Apple Should Have Gone For The iMac’s Chin
Apple’s aptly named Spring Loaded event on 4/20 revealed a couple of neat products with the usual cinematography that an Apple keynote revels in. Its 23.5" iMacs are its best yet, with Apple’s custom M1 silicon no longer restricted to MacBooks and the Mac mini. 85% faster CPU performance and up to 50% better GPU performance are claims that are no longer within the realm of fiction. The new Mac’s seven vibrant hues remind me of the original candy-colored iMacs that pushed Apple’s fortunes forward.
Equipped with a 4.5K Retina Display with 11.3 million pixels, Apple managed to cram a productive workhorse with a tidy screen into a 11.5 mm thick system. P3 1B color support and True Tone tech in addition to a beast of an audio system (six speakers and two pairs of force-canceling woofers) round out the impressive yet svelte package. And yes, there’s an ever-important 1080p webcam sitting above that gorgeous display. But what’s below that fine screen is what’s bothering me.
White bezels and an airstrip for a chin?
That first part still makes little sense to me. Black bezels have been the de facto standard on displays since time immemorial. Even Apple’s own swanky Pro Display XDR plays by that rule. As for the chin, there’s a good reason why it still exists. Chins made sense back when technology wasn’t as advanced as it is today and when bezel slaying wasn’t a national pastime.
In 2021, the 23.5" iMac looks woefully outdated next to its 32" sibling launched two years ago. Sure, Apple’s Pro Display XDR cost $5000 at launch and doesn’t have to stuff in a meaty processor. But I don’t remember the last time someone bothered about monitor thickness. I’d have rather had a thicker display without that highway of metal at the bottom.
Judging by the device’s critical reception, I’m not the only one who expected a smaller version of Apple’s excellent Pro Display XDR. No one complained about it being 27 mm thick despite not having a processor inside. During the presentation, an image showed that most of the internal space in the new iMac was empty, save for the chin packed with components. This allowed Apple to drastically reduce the device’s thickness. But at what cost?
Does Apple still have its chin in the game?

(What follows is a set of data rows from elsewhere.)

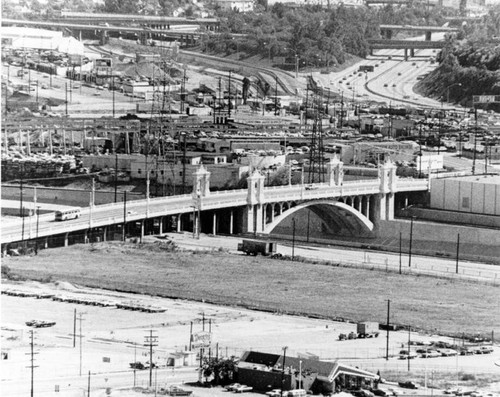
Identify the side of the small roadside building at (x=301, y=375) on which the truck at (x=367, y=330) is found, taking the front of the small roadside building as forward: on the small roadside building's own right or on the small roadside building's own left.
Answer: on the small roadside building's own left

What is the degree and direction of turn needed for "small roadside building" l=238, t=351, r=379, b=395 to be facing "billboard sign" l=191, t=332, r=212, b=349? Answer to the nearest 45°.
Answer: approximately 180°

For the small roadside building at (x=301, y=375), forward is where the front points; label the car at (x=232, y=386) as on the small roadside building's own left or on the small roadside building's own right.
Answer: on the small roadside building's own right

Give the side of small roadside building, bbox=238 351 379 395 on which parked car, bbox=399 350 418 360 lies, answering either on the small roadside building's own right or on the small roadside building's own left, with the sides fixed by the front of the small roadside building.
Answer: on the small roadside building's own left

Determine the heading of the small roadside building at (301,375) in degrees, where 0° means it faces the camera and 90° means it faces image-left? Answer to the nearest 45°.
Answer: approximately 315°

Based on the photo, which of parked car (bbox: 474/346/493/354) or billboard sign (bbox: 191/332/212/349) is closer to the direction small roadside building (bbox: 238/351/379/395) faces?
the parked car

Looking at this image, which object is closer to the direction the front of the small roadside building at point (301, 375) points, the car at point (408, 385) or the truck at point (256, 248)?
the car
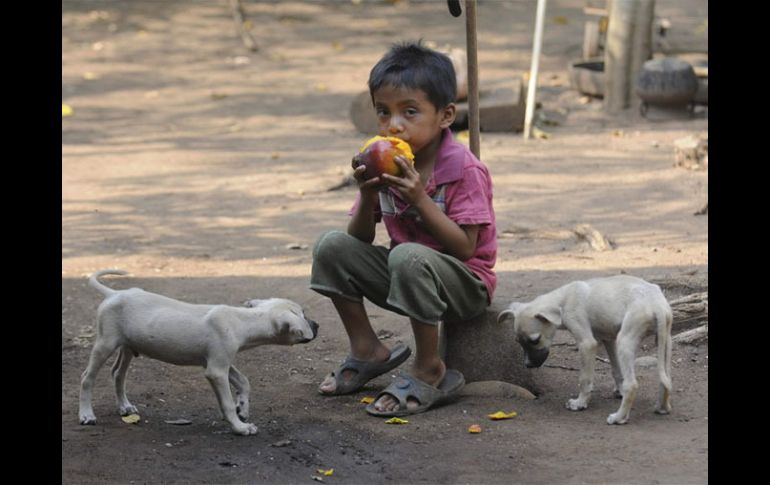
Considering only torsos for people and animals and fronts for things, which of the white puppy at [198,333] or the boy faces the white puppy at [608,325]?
the white puppy at [198,333]

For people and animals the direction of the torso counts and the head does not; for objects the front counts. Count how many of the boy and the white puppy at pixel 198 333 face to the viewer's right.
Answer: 1

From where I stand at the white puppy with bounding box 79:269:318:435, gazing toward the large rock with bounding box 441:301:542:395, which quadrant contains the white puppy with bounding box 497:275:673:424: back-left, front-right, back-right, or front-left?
front-right

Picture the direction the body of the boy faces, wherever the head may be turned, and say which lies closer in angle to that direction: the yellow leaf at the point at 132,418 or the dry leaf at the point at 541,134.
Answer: the yellow leaf

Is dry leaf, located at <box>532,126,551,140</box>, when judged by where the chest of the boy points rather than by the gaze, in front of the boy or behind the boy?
behind

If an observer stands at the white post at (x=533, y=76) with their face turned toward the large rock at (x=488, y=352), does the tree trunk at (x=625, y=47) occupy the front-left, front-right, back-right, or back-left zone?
back-left

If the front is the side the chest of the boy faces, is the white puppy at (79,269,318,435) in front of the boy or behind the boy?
in front

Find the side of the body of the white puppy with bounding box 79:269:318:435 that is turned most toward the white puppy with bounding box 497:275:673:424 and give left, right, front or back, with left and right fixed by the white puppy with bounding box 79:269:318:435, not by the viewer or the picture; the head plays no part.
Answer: front

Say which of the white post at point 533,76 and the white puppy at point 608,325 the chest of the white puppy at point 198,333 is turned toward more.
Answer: the white puppy

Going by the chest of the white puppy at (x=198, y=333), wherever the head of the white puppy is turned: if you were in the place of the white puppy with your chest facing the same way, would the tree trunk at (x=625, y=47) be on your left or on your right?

A thicker M1 iMac without the chin would have been heralded as a step forward for the Cupertino giant. While chins gave a sense of identity to smartphones, Apple didn’t hesitate to drop TouchID in favor of slimmer bezels. They could have done it the way Microsoft designed its Surface Studio, by placing the power-sipping components in a small enclosure at the base of the monitor.
Perhaps Apple is saving the inevitable chin trim for a successor. And with its chips getting more powerful and efficient with time, I suppose it’ll happen sooner than later. But for a major redesign, the first major one since 2012, I expected more. Apple can’t just keep its chin up this time.